* Stated problem A:
In the excerpt on small business activism, which two organizations are named as small business associations that monitor legislation?

─── Source excerpt ───

This can be accomplished in a variety of ways: helping to elect and re-elect local, state, and federal legislators who understand and advocate for small business issues and concerns. Schedule time to discuss your legislator’s positions on small business issues. Contribute financially to their campaigns or volunteer your time or place of business. Better yet, run for office yourself, or encourage other small business owners to run. Join other small business owners through chambers of commerce and small business associations, such as the National Business Association or National Federation of Independent Businesses, which monitor legislation and voice concerns to key government representatives. Get appointed to a small business advisory board at the city or state level.
Only through activism can you help ensure that small businesses — the driving force in today’s economy — will continue to forge ahead in the years to come.
“When it comes to contracts and economic development activity, it gets down to who you know and how strong your political contacts are,” says Robinson.
As we look ahead to the next 30 years and beyond, the outlook is that black businesses will continue their growth, success, and undeniable impact on the New Economy — if we include the above five keys to empowerment as part of our collective strategy for black business growth and profitability.
Spike Lee, filmmaker, director, ceo, spike/ddb on expanding our business horizons
We have to take advantage of all the opportunities that are happening now. A lot of people have given their lives so we could have them. We just have to mobilize. Some of the rhetoric that’s being put out there may have been good 25 to 30 years ago, but we’re in a new century. We’ve just got to make adjustments, move on, and move forward.

─── Data for this task ───

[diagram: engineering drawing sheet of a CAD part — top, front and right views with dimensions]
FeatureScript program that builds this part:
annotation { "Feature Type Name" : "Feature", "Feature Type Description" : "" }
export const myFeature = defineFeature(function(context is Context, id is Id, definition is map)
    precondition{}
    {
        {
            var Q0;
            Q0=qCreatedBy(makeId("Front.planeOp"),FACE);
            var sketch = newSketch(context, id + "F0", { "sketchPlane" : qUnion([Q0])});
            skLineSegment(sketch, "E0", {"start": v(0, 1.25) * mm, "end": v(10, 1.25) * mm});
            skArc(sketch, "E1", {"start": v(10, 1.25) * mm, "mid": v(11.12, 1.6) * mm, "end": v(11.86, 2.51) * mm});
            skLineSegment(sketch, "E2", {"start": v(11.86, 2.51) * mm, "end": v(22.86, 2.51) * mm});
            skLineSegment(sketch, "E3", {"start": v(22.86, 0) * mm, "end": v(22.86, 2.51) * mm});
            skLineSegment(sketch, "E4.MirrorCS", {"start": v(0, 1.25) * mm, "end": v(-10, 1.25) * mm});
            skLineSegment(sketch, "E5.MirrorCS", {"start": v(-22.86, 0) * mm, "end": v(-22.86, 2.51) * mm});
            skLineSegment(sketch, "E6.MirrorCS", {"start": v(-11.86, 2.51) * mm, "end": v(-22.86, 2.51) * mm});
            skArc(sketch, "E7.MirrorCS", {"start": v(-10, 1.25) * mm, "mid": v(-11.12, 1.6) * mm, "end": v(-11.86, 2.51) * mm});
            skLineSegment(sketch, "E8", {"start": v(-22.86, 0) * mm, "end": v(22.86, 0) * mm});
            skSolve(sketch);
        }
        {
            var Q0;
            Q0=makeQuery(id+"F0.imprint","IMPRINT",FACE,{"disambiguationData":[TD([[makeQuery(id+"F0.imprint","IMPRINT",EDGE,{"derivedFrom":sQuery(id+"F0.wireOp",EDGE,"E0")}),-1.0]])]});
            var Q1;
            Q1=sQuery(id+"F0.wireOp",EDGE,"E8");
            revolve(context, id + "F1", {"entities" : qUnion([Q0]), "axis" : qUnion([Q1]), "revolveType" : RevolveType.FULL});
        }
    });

───

* Stated problem B:
Echo everything in the records from their first line down to the line containing "var sketch = newSketch(context, id", including both of those lines.

* Task output A:
The National Business Association and the National Federation of Independent Businesses.

* Task output B:
[diagram: engineering drawing sheet of a CAD part — top, front and right views with dimensions]
FeatureScript program that builds this part:
annotation { "Feature Type Name" : "Feature", "Feature Type Description" : "" }
export const myFeature = defineFeature(function(context is Context, id is Id, definition is map)
    precondition{}
    {
        {
            var Q0;
            Q0=qCreatedBy(makeId("Front.planeOp"),FACE);
            var sketch = newSketch(context, id + "F0", { "sketchPlane" : qUnion([Q0])});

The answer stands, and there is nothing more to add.